Data records:
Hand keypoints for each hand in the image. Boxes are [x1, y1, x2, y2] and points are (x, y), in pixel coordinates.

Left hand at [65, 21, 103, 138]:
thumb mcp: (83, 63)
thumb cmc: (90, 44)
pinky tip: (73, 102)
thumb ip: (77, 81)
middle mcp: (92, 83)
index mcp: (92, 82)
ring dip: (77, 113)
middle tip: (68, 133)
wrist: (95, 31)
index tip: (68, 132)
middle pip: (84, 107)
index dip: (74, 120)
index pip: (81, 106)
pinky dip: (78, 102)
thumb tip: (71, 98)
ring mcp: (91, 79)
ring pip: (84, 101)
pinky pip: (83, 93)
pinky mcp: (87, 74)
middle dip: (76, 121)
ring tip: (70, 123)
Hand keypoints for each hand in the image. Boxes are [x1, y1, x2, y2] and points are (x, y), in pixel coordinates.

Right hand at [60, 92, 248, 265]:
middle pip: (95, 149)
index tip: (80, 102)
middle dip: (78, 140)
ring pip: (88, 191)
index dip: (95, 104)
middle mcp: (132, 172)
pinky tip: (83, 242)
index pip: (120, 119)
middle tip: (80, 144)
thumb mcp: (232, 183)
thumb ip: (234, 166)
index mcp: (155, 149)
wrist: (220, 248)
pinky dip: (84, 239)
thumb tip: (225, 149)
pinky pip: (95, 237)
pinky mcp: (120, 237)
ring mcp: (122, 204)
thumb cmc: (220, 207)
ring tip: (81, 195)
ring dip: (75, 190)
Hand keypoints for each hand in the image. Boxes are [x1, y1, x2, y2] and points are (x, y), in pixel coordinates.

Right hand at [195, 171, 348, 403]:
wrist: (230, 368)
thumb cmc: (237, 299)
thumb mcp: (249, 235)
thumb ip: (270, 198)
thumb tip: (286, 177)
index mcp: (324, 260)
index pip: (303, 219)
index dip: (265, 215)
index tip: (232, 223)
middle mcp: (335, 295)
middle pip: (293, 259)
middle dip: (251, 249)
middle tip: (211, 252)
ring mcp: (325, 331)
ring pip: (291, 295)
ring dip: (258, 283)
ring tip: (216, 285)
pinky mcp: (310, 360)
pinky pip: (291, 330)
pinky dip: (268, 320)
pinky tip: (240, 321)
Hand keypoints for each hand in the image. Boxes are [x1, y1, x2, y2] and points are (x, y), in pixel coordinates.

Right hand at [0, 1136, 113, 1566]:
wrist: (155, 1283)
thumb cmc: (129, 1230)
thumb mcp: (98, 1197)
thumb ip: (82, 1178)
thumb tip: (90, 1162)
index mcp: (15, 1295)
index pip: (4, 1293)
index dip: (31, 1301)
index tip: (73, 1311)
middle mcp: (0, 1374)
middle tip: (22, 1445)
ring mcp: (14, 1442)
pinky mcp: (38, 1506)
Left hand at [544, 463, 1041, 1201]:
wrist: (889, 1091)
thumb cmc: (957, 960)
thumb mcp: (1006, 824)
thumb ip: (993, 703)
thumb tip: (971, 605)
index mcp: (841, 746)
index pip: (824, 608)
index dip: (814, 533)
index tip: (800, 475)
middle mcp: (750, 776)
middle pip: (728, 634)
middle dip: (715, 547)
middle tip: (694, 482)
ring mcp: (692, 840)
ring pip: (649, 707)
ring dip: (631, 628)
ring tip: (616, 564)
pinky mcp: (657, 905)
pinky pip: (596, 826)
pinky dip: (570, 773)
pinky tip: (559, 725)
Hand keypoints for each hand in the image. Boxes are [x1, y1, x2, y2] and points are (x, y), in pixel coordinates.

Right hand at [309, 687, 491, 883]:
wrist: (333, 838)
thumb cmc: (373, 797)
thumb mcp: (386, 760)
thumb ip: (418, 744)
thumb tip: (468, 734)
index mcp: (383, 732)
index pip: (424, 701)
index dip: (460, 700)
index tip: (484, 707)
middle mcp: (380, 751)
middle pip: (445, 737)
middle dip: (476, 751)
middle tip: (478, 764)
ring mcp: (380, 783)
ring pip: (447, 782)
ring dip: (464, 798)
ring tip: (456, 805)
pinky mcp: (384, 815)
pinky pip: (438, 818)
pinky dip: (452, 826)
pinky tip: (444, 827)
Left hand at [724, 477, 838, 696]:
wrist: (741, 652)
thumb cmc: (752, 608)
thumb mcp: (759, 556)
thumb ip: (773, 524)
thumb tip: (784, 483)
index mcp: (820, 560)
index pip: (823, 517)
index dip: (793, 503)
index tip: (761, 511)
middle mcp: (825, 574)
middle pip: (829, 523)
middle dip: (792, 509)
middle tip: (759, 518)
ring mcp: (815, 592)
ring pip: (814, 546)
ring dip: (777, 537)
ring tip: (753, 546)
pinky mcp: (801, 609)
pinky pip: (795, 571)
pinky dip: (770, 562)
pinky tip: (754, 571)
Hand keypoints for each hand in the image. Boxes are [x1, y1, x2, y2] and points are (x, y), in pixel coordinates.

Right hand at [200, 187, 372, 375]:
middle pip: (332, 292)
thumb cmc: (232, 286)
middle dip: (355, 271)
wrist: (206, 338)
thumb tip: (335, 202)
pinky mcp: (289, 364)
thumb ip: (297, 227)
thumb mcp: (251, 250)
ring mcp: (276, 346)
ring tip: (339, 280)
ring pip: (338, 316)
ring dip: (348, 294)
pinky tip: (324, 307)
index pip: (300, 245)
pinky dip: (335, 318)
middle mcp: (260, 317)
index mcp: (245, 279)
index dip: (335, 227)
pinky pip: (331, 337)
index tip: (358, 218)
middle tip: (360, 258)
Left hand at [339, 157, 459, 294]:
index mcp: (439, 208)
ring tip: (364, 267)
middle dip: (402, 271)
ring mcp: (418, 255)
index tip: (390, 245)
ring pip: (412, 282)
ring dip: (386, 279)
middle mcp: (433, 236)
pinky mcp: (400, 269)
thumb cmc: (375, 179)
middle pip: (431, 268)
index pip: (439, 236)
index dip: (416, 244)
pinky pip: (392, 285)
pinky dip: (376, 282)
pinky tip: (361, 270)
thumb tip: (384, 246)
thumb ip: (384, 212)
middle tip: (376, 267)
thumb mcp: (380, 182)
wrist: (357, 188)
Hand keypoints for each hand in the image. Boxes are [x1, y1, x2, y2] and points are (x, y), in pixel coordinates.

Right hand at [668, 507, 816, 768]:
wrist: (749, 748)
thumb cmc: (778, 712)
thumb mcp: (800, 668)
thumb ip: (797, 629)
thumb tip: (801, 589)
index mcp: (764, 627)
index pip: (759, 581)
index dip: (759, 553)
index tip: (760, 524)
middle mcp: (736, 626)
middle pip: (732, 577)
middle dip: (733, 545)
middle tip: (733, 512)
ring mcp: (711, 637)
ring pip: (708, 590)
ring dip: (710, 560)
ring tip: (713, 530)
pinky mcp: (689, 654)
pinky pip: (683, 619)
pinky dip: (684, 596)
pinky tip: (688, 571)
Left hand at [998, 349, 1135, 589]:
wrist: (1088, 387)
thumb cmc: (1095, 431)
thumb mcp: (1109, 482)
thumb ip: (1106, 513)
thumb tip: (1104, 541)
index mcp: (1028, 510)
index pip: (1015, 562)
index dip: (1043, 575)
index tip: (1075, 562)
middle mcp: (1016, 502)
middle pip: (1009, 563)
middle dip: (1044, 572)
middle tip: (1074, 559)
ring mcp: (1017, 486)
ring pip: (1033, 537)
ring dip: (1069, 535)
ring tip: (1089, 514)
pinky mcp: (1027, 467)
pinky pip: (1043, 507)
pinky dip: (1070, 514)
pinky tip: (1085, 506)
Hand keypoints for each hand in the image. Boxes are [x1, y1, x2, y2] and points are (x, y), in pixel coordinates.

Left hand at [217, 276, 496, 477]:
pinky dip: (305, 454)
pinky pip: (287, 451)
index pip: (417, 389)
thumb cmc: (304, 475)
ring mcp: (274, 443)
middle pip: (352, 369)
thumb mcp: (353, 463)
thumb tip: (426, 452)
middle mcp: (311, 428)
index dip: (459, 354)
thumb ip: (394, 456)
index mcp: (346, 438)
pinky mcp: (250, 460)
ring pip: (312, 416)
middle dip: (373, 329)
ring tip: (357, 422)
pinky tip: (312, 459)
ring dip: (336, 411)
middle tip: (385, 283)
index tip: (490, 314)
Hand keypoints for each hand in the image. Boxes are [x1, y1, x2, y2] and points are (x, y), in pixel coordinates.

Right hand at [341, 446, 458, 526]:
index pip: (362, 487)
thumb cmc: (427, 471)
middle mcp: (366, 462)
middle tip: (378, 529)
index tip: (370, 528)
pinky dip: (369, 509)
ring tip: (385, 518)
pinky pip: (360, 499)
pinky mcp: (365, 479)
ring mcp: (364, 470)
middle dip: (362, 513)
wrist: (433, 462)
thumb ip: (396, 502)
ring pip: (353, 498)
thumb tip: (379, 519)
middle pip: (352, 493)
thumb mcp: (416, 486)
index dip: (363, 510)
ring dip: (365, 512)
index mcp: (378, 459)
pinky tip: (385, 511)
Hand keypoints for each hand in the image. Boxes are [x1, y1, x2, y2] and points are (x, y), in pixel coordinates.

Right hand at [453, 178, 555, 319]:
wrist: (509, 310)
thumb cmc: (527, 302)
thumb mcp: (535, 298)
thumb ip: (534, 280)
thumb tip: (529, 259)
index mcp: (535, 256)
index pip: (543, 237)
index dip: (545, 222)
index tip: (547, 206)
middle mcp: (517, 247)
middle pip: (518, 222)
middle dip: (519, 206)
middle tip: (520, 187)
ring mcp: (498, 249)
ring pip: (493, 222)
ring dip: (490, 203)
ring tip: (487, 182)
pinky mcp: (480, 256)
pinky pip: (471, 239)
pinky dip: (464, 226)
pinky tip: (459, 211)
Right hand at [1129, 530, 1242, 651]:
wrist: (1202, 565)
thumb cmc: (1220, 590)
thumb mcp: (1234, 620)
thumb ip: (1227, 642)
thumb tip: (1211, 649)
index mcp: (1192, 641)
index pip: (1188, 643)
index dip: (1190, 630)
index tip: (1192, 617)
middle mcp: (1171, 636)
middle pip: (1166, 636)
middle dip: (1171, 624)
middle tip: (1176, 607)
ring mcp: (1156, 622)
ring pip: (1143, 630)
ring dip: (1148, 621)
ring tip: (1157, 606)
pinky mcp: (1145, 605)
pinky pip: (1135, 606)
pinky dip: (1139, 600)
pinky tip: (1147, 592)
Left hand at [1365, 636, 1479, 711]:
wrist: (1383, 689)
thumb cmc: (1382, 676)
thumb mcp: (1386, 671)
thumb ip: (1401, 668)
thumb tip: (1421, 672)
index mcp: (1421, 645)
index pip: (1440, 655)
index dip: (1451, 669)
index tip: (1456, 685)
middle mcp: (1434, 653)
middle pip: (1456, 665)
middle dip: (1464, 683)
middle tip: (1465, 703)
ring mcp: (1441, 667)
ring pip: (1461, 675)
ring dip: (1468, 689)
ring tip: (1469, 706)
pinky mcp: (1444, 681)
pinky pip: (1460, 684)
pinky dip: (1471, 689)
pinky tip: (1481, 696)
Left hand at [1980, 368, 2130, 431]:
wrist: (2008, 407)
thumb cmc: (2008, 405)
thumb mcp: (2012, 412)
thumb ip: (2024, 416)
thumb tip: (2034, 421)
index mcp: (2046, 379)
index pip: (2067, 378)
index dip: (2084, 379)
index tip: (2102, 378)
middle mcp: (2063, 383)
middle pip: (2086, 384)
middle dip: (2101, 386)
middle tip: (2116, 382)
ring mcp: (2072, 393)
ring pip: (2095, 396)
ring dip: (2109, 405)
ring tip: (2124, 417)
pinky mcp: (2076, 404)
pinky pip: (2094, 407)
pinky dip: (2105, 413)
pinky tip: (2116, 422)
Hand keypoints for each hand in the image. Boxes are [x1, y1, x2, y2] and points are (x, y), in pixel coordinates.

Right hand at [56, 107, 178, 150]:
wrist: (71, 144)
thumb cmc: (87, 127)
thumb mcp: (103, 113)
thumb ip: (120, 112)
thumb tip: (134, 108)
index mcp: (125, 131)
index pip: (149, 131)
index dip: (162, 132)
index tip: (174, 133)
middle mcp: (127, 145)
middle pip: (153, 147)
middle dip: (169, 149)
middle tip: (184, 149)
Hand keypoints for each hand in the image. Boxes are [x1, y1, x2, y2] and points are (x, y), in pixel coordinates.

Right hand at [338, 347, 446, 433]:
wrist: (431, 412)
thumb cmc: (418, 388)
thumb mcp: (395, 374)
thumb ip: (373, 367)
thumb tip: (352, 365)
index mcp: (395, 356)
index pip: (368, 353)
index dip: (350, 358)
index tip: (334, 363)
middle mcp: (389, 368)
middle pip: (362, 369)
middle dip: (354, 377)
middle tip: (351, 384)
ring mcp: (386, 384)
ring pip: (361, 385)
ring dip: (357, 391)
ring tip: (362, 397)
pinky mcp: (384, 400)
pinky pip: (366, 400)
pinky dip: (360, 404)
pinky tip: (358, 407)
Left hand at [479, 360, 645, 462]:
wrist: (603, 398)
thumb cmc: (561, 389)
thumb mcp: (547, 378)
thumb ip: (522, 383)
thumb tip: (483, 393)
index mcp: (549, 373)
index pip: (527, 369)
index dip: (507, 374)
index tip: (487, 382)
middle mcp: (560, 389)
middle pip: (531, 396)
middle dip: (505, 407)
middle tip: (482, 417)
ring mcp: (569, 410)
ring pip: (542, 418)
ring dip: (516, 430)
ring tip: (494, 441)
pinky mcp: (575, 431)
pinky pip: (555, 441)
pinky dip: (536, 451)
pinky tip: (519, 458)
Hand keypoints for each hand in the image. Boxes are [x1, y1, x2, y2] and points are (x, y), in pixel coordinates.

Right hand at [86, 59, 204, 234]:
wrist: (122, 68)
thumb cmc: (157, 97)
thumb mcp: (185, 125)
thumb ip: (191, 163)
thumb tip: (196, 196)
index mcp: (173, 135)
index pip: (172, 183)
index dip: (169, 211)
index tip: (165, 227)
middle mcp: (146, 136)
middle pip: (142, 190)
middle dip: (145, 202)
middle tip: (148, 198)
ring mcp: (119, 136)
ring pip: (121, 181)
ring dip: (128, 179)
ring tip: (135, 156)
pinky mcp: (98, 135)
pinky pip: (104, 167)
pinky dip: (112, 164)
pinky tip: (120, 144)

How to complete this task: Please write out, exactly as they appear above, only the lines in the stretch from the line with "middle pip: (332, 292)" through the line with "pinky dip: (335, 318)".

Final answer:
middle pip: (332, 292)
thumb cmc: (232, 286)
middle dip: (355, 271)
wrist: (206, 338)
thumb tip: (335, 202)
pinky mcp: (289, 364)
thumb ip: (297, 227)
thumb mcp: (251, 250)
ring mcp: (276, 346)
ring tip: (339, 280)
ring pip: (338, 316)
ring dip: (348, 294)
pinky tip: (324, 307)
index pip: (300, 245)
pinky dip: (335, 318)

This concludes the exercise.